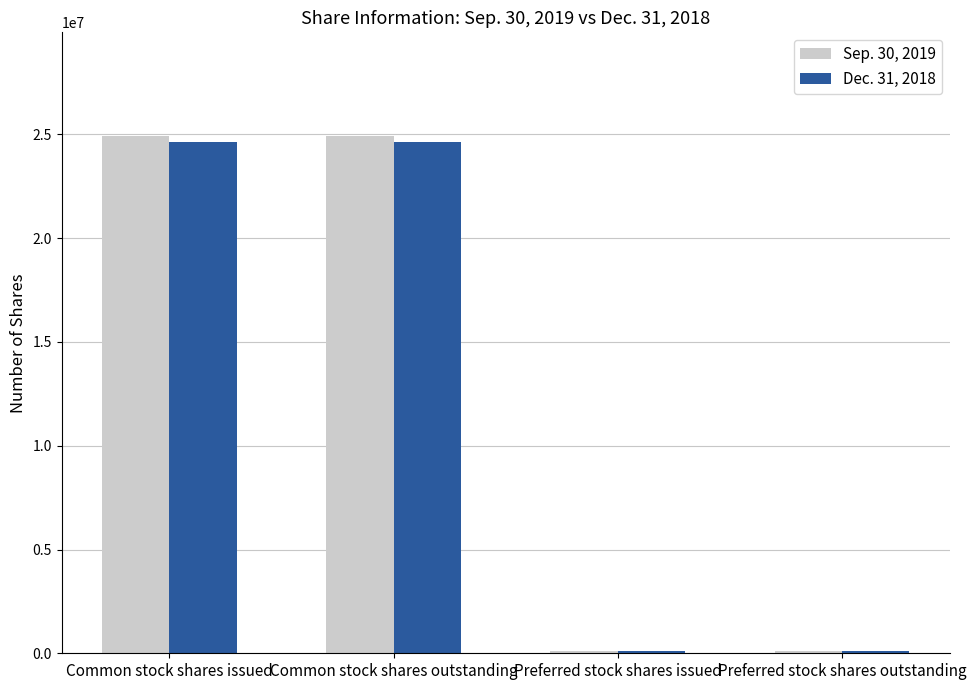

Rank the series at Preferred stock shares issued from lowest to highest value.

Dec. 31, 2018, Sep. 30, 2019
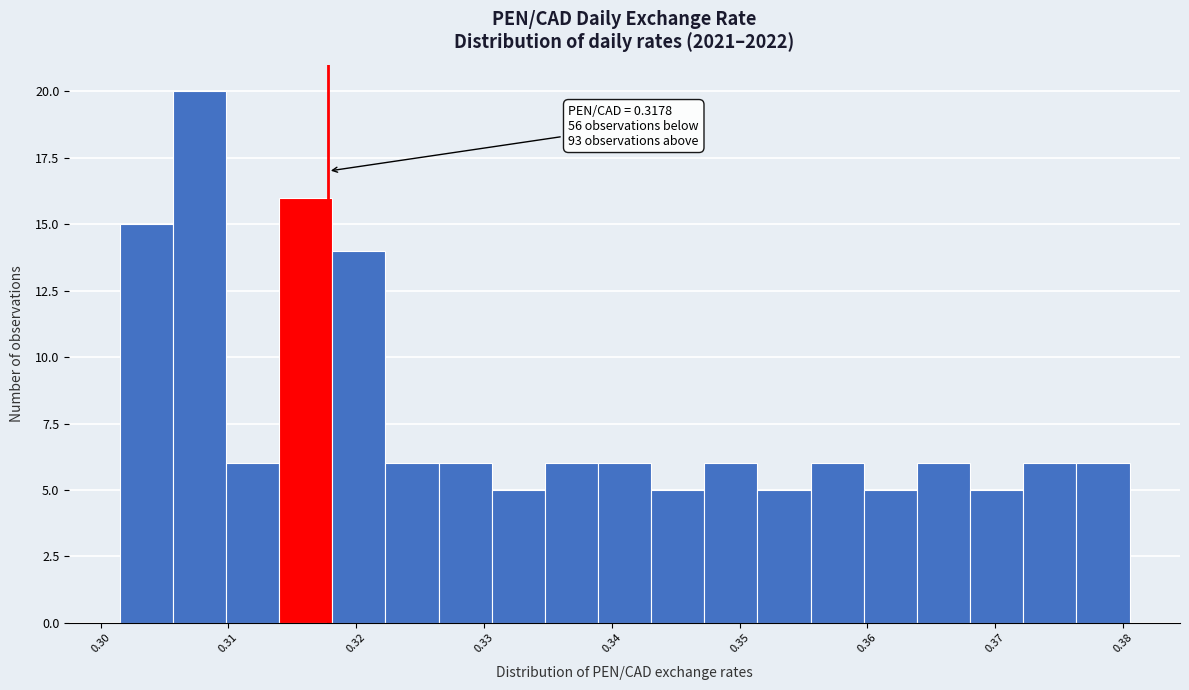

Which range on the x-axis has the tallest bar?

0.306 to 0.310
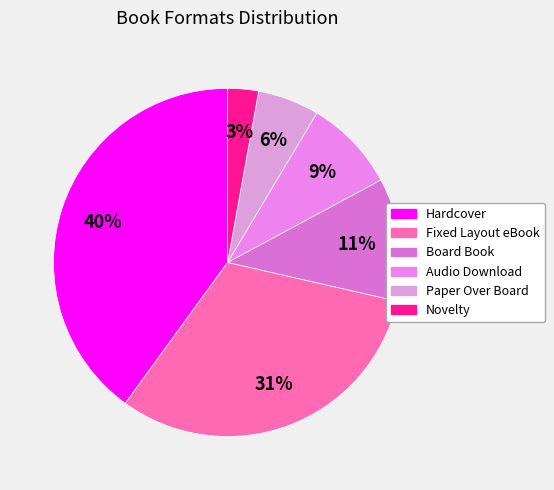

Approximately how many times larger is the value at Novelty compared to Audio Download?

0.3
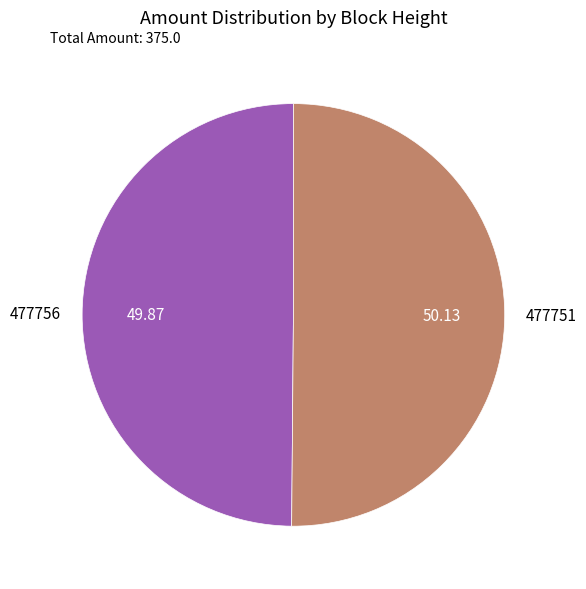

What is the ratio of the value at 477756 to the value at 477751?

1.0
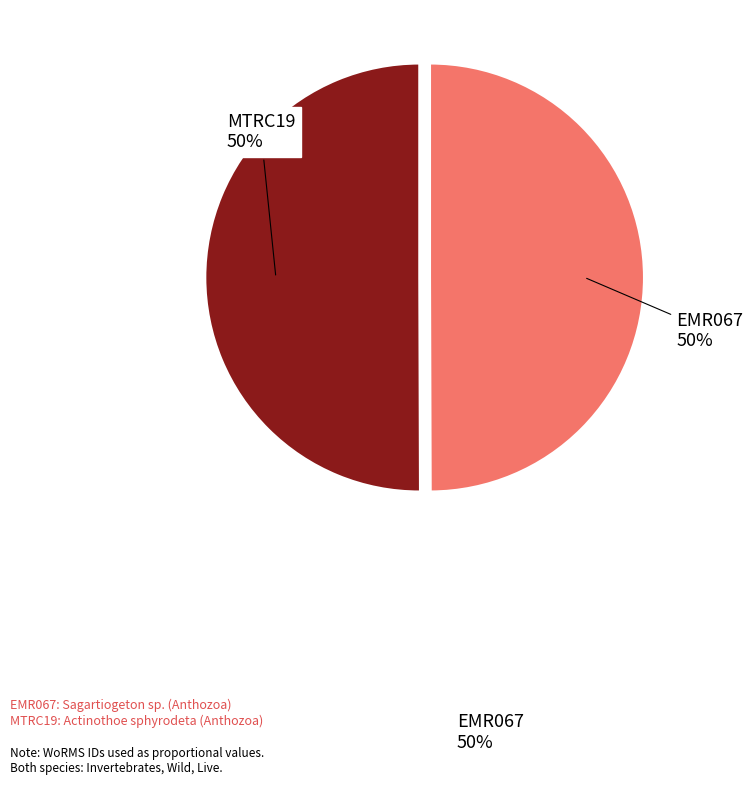

To the nearest percent, what is the average slice percentage?

50%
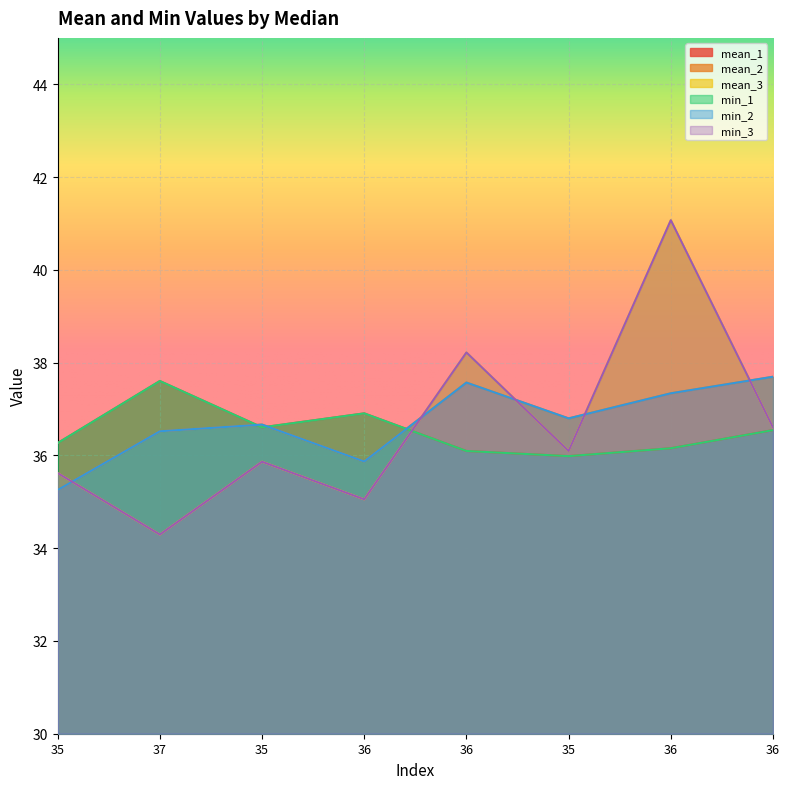

Where do mean_1 and min_3 first cross each other?

36 and 36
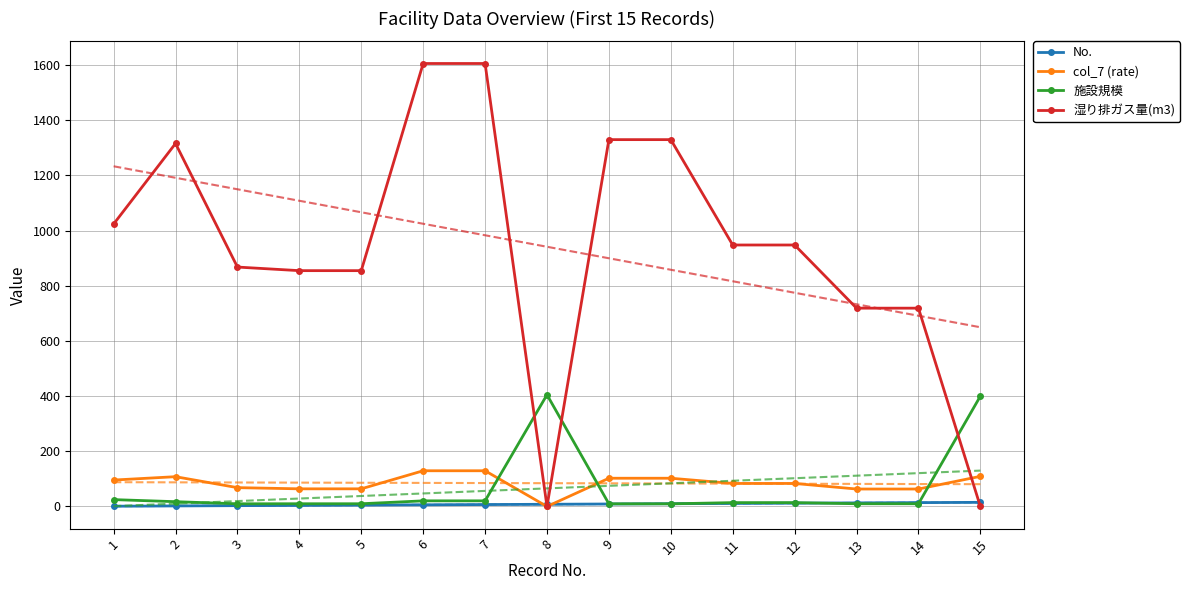

What is the difference between the highest and lowest values at 13?

709.1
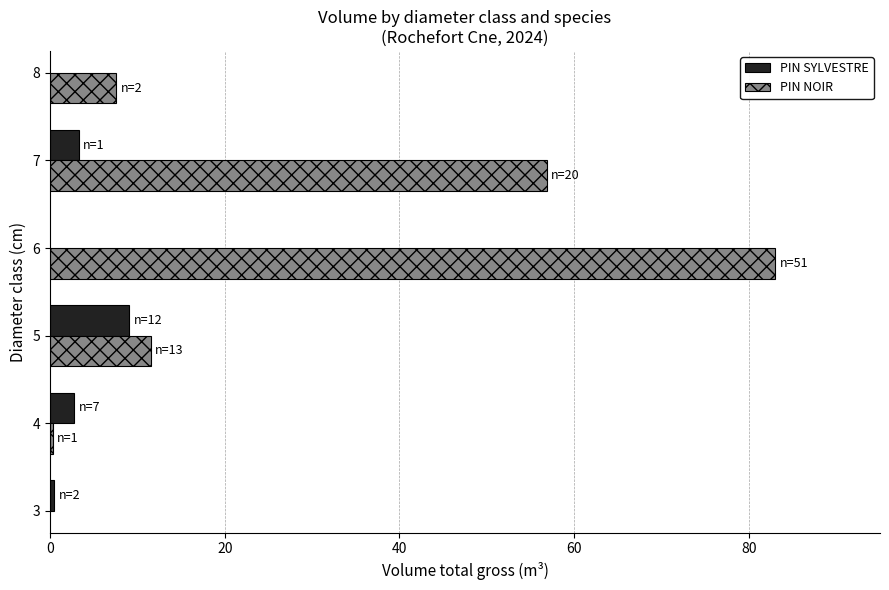

What is the sum of the PIN SYLVESTRE values at 5 and 4?

11.8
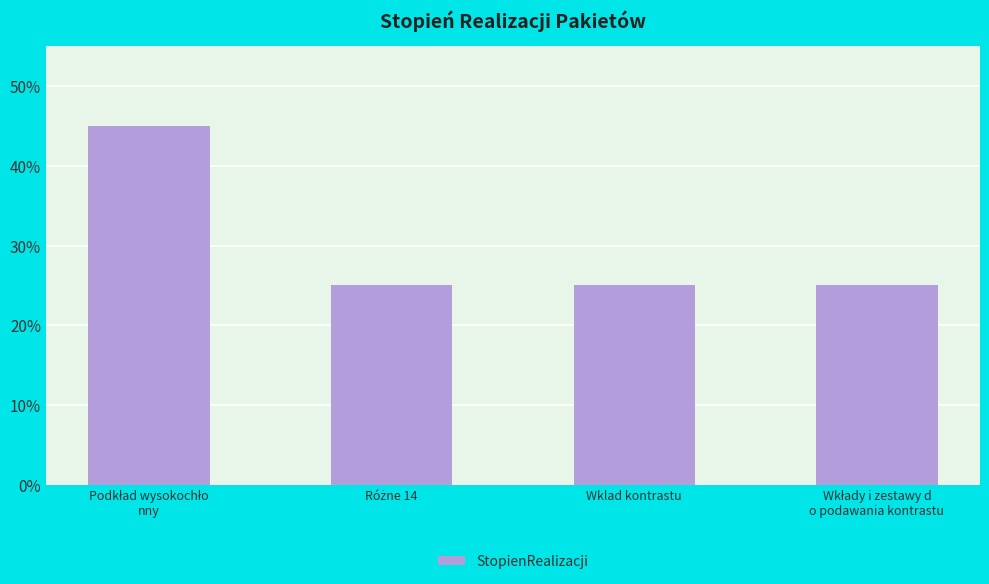

Reading right to left, transcribe all the data shown in this chart.

25	25	25	45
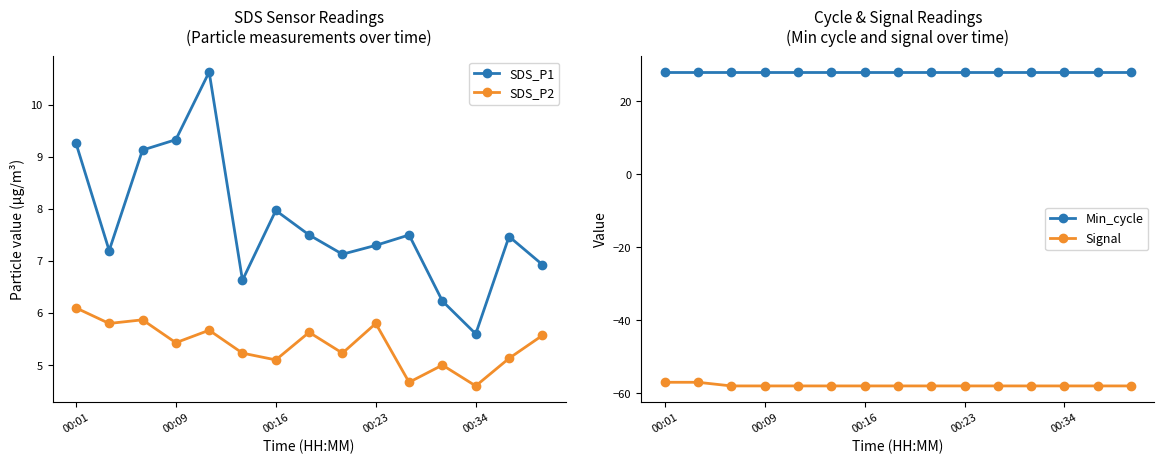

Read the Signal value at 00:01.

-57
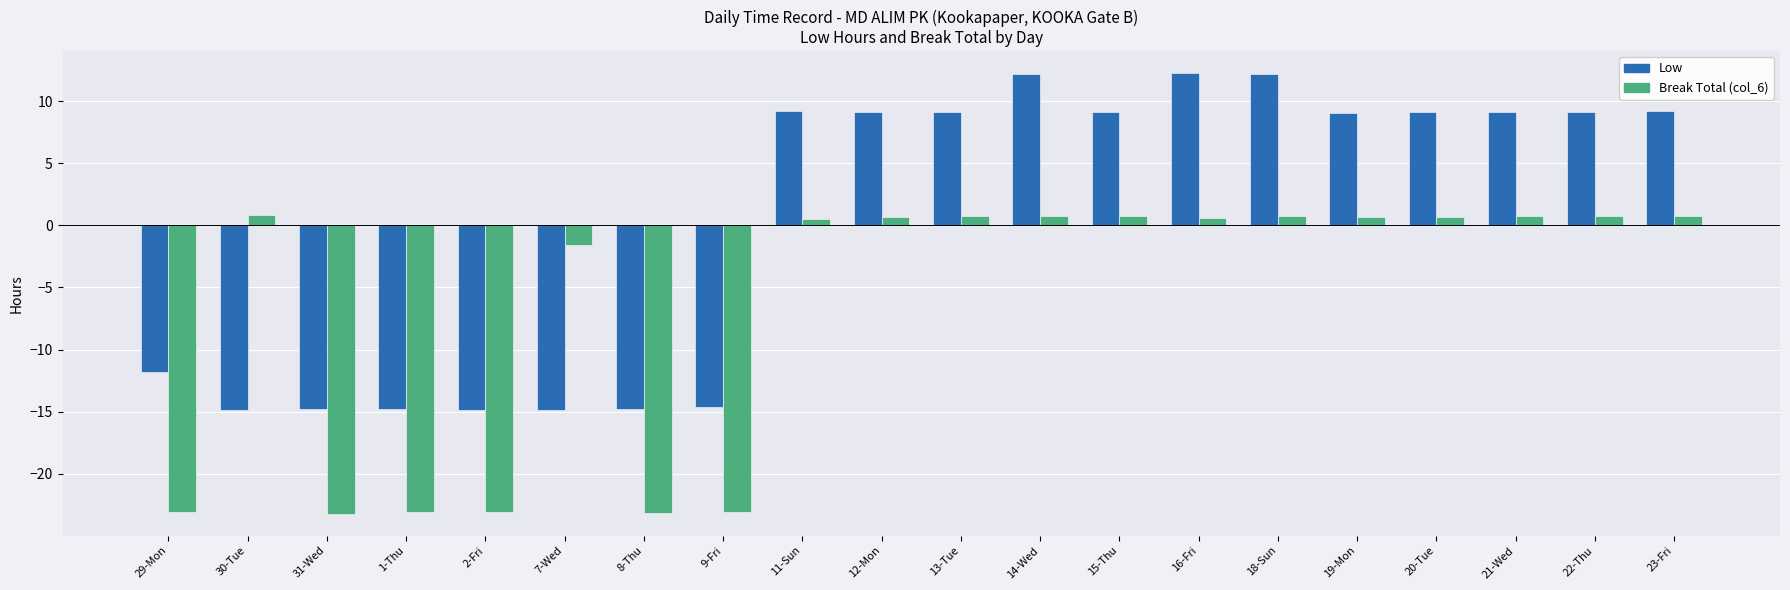

How many data points in Break Total (col_6) are less than 0?

7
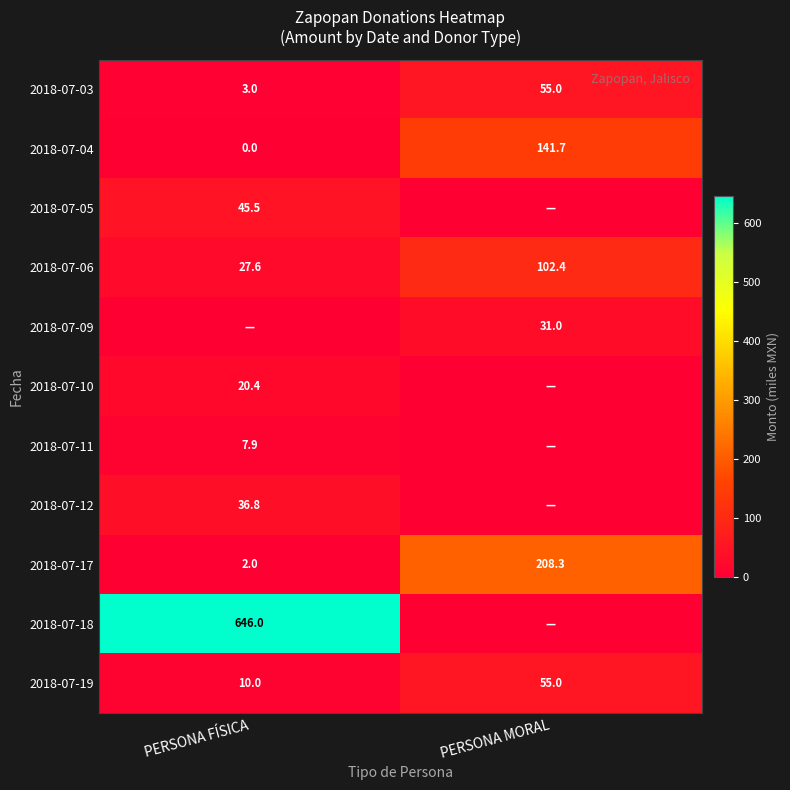

Where does the 2018-07-06 series first go above 102?

PERSONA MORAL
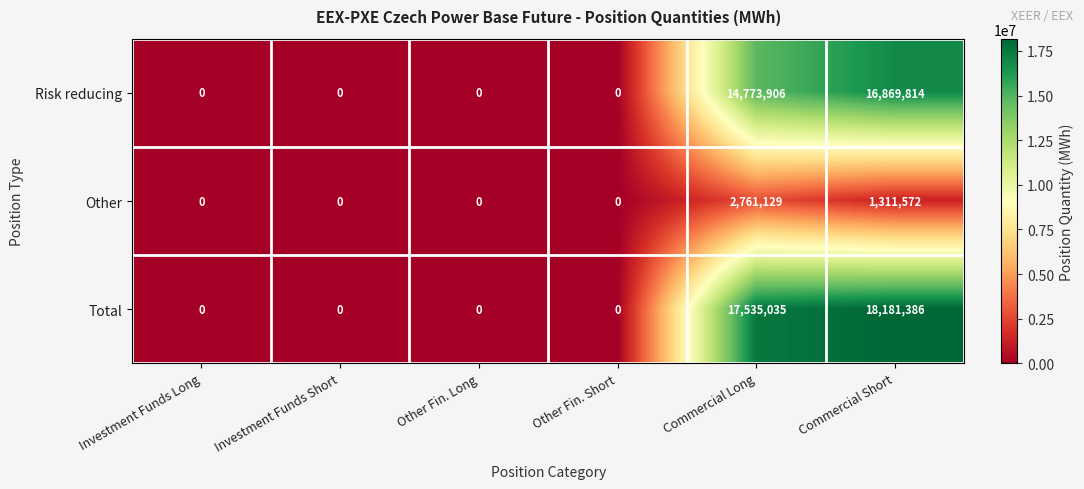

Which series has the largest total across all categories?

Total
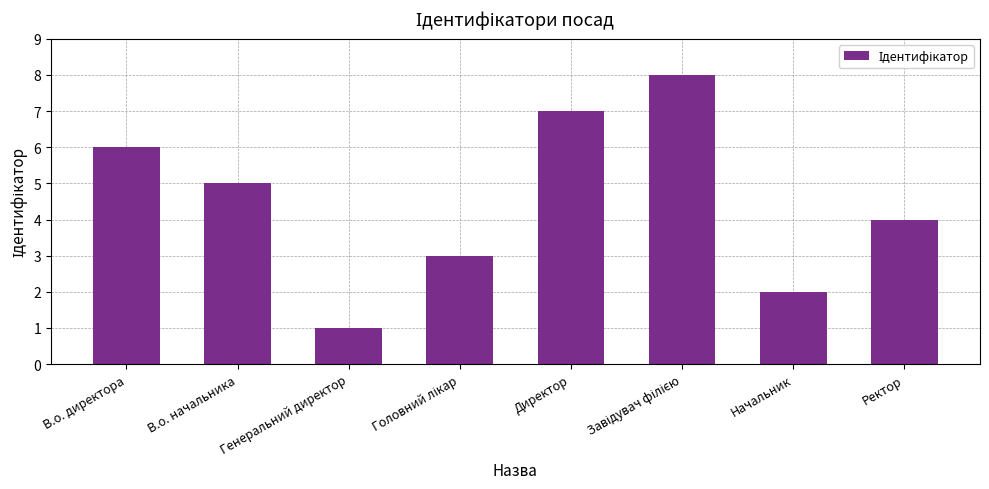

Are the bars grouped side by side (vs. stacked)?

No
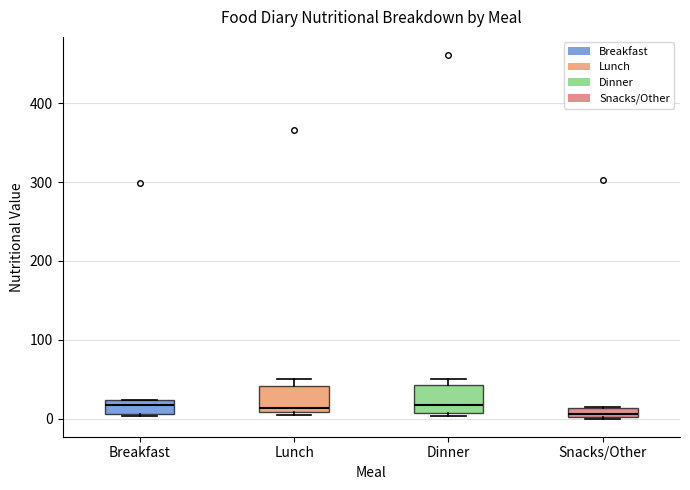

Where is the upper edge of the box for Snacks/Other on the y-axis? The values are not printed on the chart, so give them approximately, as read against the axis.

10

- [About this task] Could you reproduce all of the records above word for word, leaving out the pictures?

- [Exercise response]
Rank the series at Preferred stock shares issued from lowest to highest value.

Dec. 31, 2018, Sep. 30, 2019

Which range on the x-axis has the tallest bar?

0.306 to 0.310

Approximately how many times larger is the value at Novelty compared to Audio Download?

0.3

What is the ratio of the value at 477756 to the value at 477751?

1.0

To the nearest percent, what is the average slice percentage?

50%

Where do mean_1 and min_3 first cross each other?

36 and 36

What is the difference between the highest and lowest values at 13?

709.1

What is the sum of the PIN SYLVESTRE values at 5 and 4?

11.8

Reading right to left, transcribe all the data shown in this chart.

25	25	25	45

Read the Signal value at 00:01.

-57

How many data points in Break Total (col_6) are less than 0?

7

Where does the 2018-07-06 series first go above 102?

PERSONA MORAL

Which series has the largest total across all categories?

Total

Are the bars grouped side by side (vs. stacked)?

No

Where is the upper edge of the box for Snacks/Other on the y-axis? The values are not printed on the chart, so give them approximately, as read against the axis.

10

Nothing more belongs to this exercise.